Weights are powerful. You can read more about them within our App Search searching guide. If we try another search, we can see that the rake gem is first result! Relevance is improved. But there is even more that we can do.
Change the Field
We want to add an option to our search interface that filters out RubyGems
that do not have many downloads. We want to see what is Popular.
First, we will need to make a small change to our Engine's schema to filter the downloads
field within a numeric range. Our Engine schema displays the type of data that is contained within each document field. By default, App Search assumes every field is Text. Fields can be: Text, Number, Date, or Geo Location.
To address this, we can change the downloads
field to type Number from within the Schema tab of the App Search Dashboard.
Before:
downloads: Text
After:
downloads: Number
Be sure to click Change Types after making the change.

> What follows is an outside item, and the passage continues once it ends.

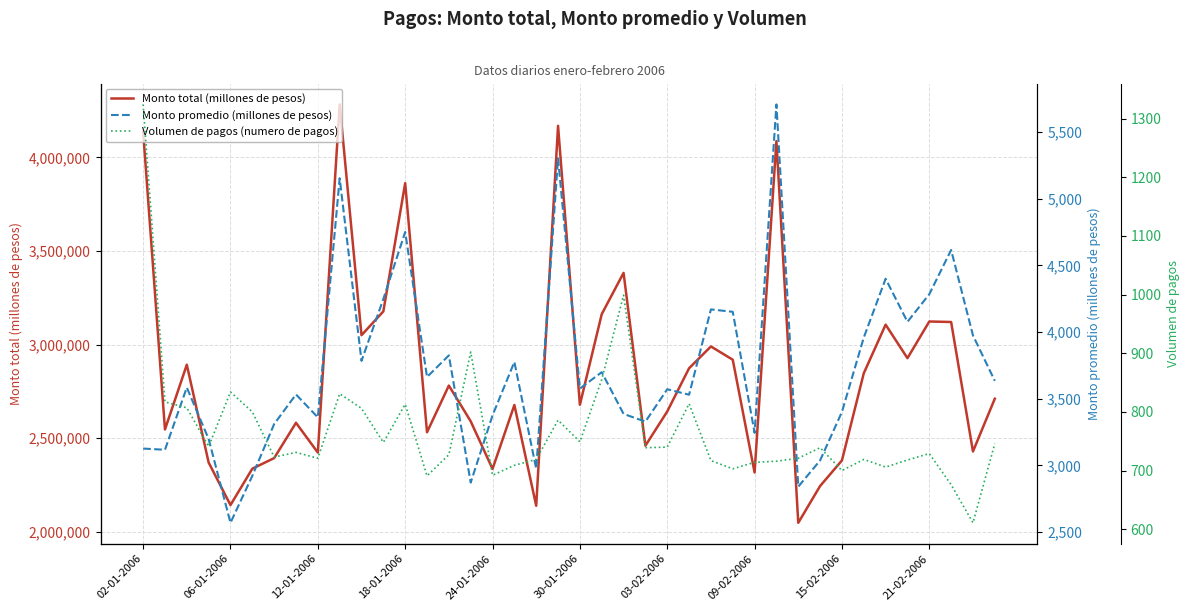

What is the sum of the Monto total (millones de pesos) values at 09-02-2006 and 23?

5041266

Note: Changing these fields begins a reindex of your data. This might take some time, depending on the size of your Engine. You are unable to change Fields during a reindex.
App Search will now consider the downloads
field to be a Number.
Chart Topping
Our designer - as usual - is ahead of the game. The application already contains a check-box to emphasize Only Popular results. This form_tag
is what will allow us to define a :popular
parameter within our controller:
# app/views/ruby_gems/index.html.erb
# ...
<%= form_tag({}, {method: :get}) do %>
<div class="form-group row">
<%= text_field_tag(:q, params[:q], class: "form-control", placeholder: "My favorite gem...") %>
</div>
<div class="form-check">
<%= check_box_tag('popular', 1, params[:popular], class: 'form-check-input') %>
<label class="form-check-label" for="popular">Only include gems with more than a million downloads.</label>
</div>
<div class="form-group row">
<%= submit_tag("Search", class: "btn btn-primary mb-2") % >
</div>
<% end %>
#...
Back in our controller, we will do just that. Elastic App Search allows us to pass filters along with our search options. In this case, our filter will prioritize results that have at least1,000,000 views. When a field is a Number, numerical filtering like this becomes possible.

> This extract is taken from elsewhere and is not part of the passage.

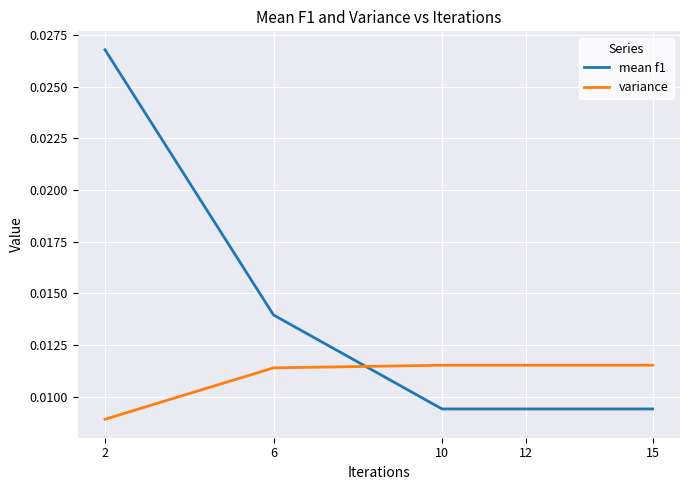

How many times do mean f1 and variance cross each other?

1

# app/controllers/ruby_gems_controller.rb
# ...
def index
if search_params[:q].present?
@current_page = (search_params[:page] || 1).to_i
search_client = Search.client
search_options = {
search_fields: {
name: { weight: 2.0 },
info: {},
authors: {},
},
page: {
current: @current_page,
size: PAGE_SIZE,
},
}
if search_params[:popular].present?
search_options[:filters] = {
downloads: { from: 1_000_000 },
}
end
# ...
end
private
def search_params
params.permit(:q, :page, :popular)
end
When we venture back to our application, we can try some nifty queries. Let us search for heyzap-authlogic-oauth. With the checkbox un-checked, it is the first result. With the box checked we return more popular gems with a wider audience, like authlogic and oauth. That is more like it! Our sample is complete. But we have just scratched the surface when it comes to building search.
Summary
Excellent search is delightful for users. Whether you want search to help people explore products, find relevant content or helpful documents, or are basing your entire application around robust discovery through geolocation or time frames, Elastic App Search is a wise choice. With all the tools that the App Search APIs present to you, the power to craft imaginative and intuitive search experiences is at your finger-tips.